DATA FOR THE TASK ->
========
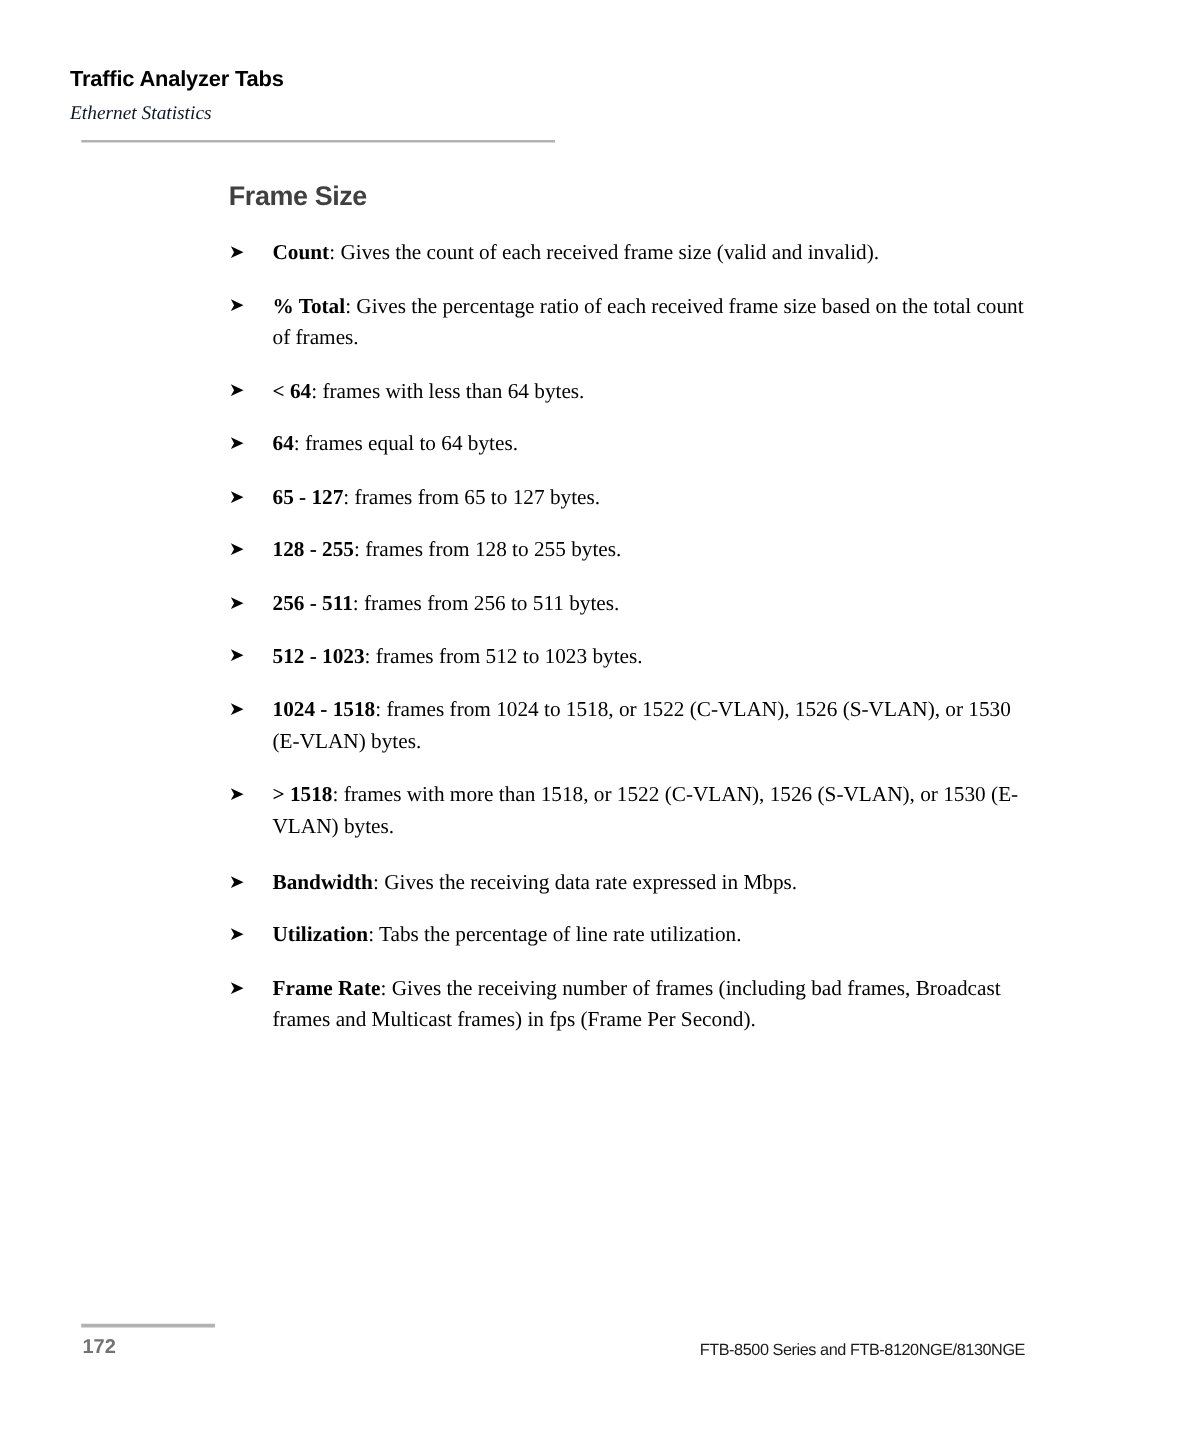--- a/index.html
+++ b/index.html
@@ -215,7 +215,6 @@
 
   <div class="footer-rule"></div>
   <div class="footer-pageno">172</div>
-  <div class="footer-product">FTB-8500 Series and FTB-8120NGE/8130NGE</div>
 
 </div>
========
EXERCISE GOAL ->
Search the data and copy each line containing "footer".

ANSWER BOX ->
   <div class="footer-rule"></div>
   <div class="footer-pageno">172</div>
-  <div class="footer-product">FTB-8500 Series and FTB-8120NGE/8130NGE</div>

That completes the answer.